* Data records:
Start of Block

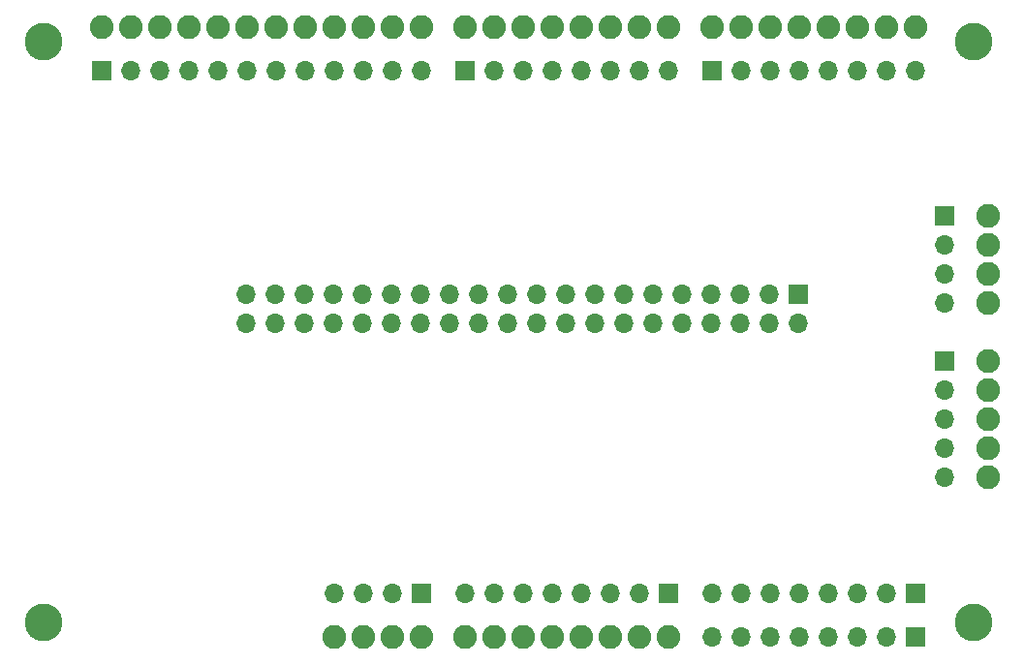
<source format=gts>
G04 #@! TF.GenerationSoftware,KiCad,Pcbnew,(6.0.0)*
G04 #@! TF.CreationDate,2022-02-06T12:12:12-06:00*
G04 #@! TF.ProjectId,MicroMod_ATP_CarrierBoard,4d696372-6f4d-46f6-945f-4154505f4361,rev?*
G04 #@! TF.SameCoordinates,Original*
G04 #@! TF.FileFunction,Soldermask,Top*
G04 #@! TF.FilePolarity,Negative*
%FSLAX46Y46*%
G04 Gerber Fmt 4.6, Leading zero omitted, Abs format (unit mm)*
G04 Created by KiCad (PCBNEW (6.0.0)) date 2022-02-06 12:12:12*
%MOMM*%
%LPD*%
G01*
G04 APERTURE LIST*
%ADD10C,2.082800*%
%ADD11C,3.302000*%
%ADD12R,1.700000X1.700000*%
%ADD13O,1.700000X1.700000*%
G04 APERTURE END LIST*
D10*
X166281100Y-78333600D03*
X168821100Y-78333600D03*
X171361100Y-78333600D03*
X173901100Y-78333600D03*
X176441100Y-78333600D03*
X178981100Y-78333600D03*
X181521100Y-78333600D03*
X184061100Y-78333600D03*
X144691100Y-78333600D03*
X147231100Y-78333600D03*
X149771100Y-78333600D03*
X152311100Y-78333600D03*
X154851100Y-78333600D03*
X157391100Y-78333600D03*
X159931100Y-78333600D03*
X162471100Y-78333600D03*
X112956100Y-78333600D03*
X115496100Y-78333600D03*
X118036100Y-78333600D03*
X120576100Y-78333600D03*
X190411100Y-94843600D03*
X190411100Y-97383600D03*
X190411100Y-99923600D03*
X190411100Y-102463600D03*
X162471100Y-131673600D03*
X159931100Y-131673600D03*
X157391100Y-131673600D03*
X154851100Y-131673600D03*
X152311100Y-131673600D03*
X149771100Y-131673600D03*
X147231100Y-131673600D03*
X144691100Y-131673600D03*
X140881100Y-78333600D03*
X138341100Y-78333600D03*
X135801100Y-78333600D03*
X133261100Y-78333600D03*
X130721100Y-78333600D03*
X128181100Y-78333600D03*
X125641100Y-78333600D03*
X123101100Y-78333600D03*
X133261100Y-131673600D03*
X135801100Y-131673600D03*
X138341100Y-131673600D03*
X140881100Y-131673600D03*
X190411100Y-107543600D03*
X190411100Y-110083600D03*
X190411100Y-112623600D03*
X190411100Y-115163600D03*
X190411100Y-117703600D03*
D11*
X107861100Y-130403600D03*
X189141100Y-130403600D03*
X107861100Y-79603600D03*
X189141100Y-79603600D03*
D12*
X173880000Y-101700000D03*
D13*
X173880000Y-104240000D03*
X171340000Y-101700000D03*
X171340000Y-104240000D03*
X168800000Y-101700000D03*
X168800000Y-104240000D03*
X166260000Y-101700000D03*
X166260000Y-104240000D03*
X163720000Y-101700000D03*
X163720000Y-104240000D03*
X161180000Y-101700000D03*
X161180000Y-104240000D03*
X158640000Y-101700000D03*
X158640000Y-104240000D03*
X156100000Y-101700000D03*
X156100000Y-104240000D03*
X153560000Y-101700000D03*
X153560000Y-104240000D03*
X151020000Y-101700000D03*
X151020000Y-104240000D03*
X148480000Y-101700000D03*
X148480000Y-104240000D03*
X145940000Y-101700000D03*
X145940000Y-104240000D03*
X143400000Y-101700000D03*
X143400000Y-104240000D03*
X140860000Y-101700000D03*
X140860000Y-104240000D03*
X138320000Y-101700000D03*
X138320000Y-104240000D03*
X135780000Y-101700000D03*
X135780000Y-104240000D03*
X133240000Y-101700000D03*
X133240000Y-104240000D03*
X130700000Y-101700000D03*
X130700000Y-104240000D03*
X128160000Y-101700000D03*
X128160000Y-104240000D03*
X125620000Y-101700000D03*
X125620000Y-104240000D03*
D12*
X166281100Y-82143600D03*
D13*
X168821100Y-82143600D03*
X171361100Y-82143600D03*
X173901100Y-82143600D03*
X176441100Y-82143600D03*
X178981100Y-82143600D03*
X181521100Y-82143600D03*
X184061100Y-82143600D03*
D12*
X144691100Y-82143600D03*
D13*
X147231100Y-82143600D03*
X149771100Y-82143600D03*
X152311100Y-82143600D03*
X154851100Y-82143600D03*
X157391100Y-82143600D03*
X159931100Y-82143600D03*
X162471100Y-82143600D03*
D12*
X112941100Y-82143600D03*
D13*
X115481100Y-82143600D03*
X118021100Y-82143600D03*
X120561100Y-82143600D03*
X123101100Y-82143600D03*
X125641100Y-82143600D03*
X128181100Y-82143600D03*
X130721100Y-82143600D03*
X133261100Y-82143600D03*
X135801100Y-82143600D03*
X138341100Y-82143600D03*
X140881100Y-82143600D03*
D12*
X140881100Y-127863600D03*
D13*
X138341100Y-127863600D03*
X135801100Y-127863600D03*
X133261100Y-127863600D03*
D12*
X186601100Y-94843600D03*
D13*
X186601100Y-97383600D03*
X186601100Y-99923600D03*
X186601100Y-102463600D03*
D12*
X186601100Y-107543600D03*
D13*
X186601100Y-110083600D03*
X186601100Y-112623600D03*
X186601100Y-115163600D03*
X186601100Y-117703600D03*
D12*
X162471100Y-127863600D03*
D13*
X159931100Y-127863600D03*
X157391100Y-127863600D03*
X154851100Y-127863600D03*
X152311100Y-127863600D03*
X149771100Y-127863600D03*
X147231100Y-127863600D03*
X144691100Y-127863600D03*
D12*
X184061100Y-131673600D03*
D13*
X181521100Y-131673600D03*
X178981100Y-131673600D03*
X176441100Y-131673600D03*
X173901100Y-131673600D03*
X171361100Y-131673600D03*
X168821100Y-131673600D03*
X166281100Y-131673600D03*
D12*
X184061100Y-127863600D03*
D13*
X181521100Y-127863600D03*
X178981100Y-127863600D03*
X176441100Y-127863600D03*
X173901100Y-127863600D03*
X171361100Y-127863600D03*
X168821100Y-127863600D03*
X166281100Y-127863600D03*
M02*

</source>
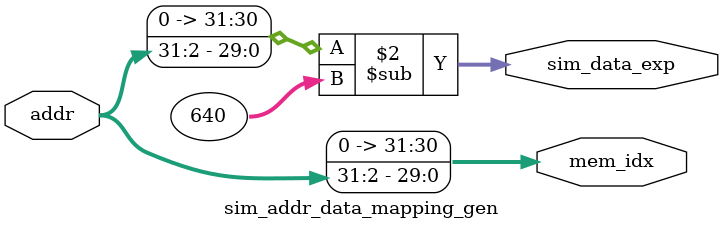
<source format=sv>
module addr_parser #(
    parameter CACHE_LINE=128,
    parameter CACHE_SIZE=8192
) (
    input [31:0] addr,
    output [31 - $clog2(CACHE_SIZE * 8/CACHE_LINE) - $clog2(CACHE_LINE/32):0] tag,
    output [$clog2(CACHE_SIZE * 8/CACHE_LINE)-1:0] index,
    output [$clog2(CACHE_LINE/32)-1:0] offset
);

    assign {tag, index, offset} = addr;
    
endmodule

module line_segment_selector(
    input [127:0] data_line,
    input [1:0] offset,
    output logic [31:0] selected_data
);

always_comb begin
    case(offset)
        2'd0: selected_data = data_line[31:0];
        2'd1: selected_data = data_line[63:32];
        2'd2: selected_data = data_line[95:64];
        2'd3: selected_data = data_line[127:96];
    endcase
end

endmodule

module sim_addr_data_mapping_gen #(
    parameter BASE_ADDR = 32'h0000_0a00
) (
    input [31:0] addr,
    output [31:0] mem_idx,
    output [31:0] sim_data_exp
);

    assign mem_idx = addr >> 2;
    assign sim_data_exp = mem_idx - (BASE_ADDR >> 2);

endmodule

</source>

End of Block

* What to work on:
For the string "LIST", filter the data and copy out each line where it occurs.

* Output below:
G04 APERTURE LIST*
G04 APERTURE END LIST*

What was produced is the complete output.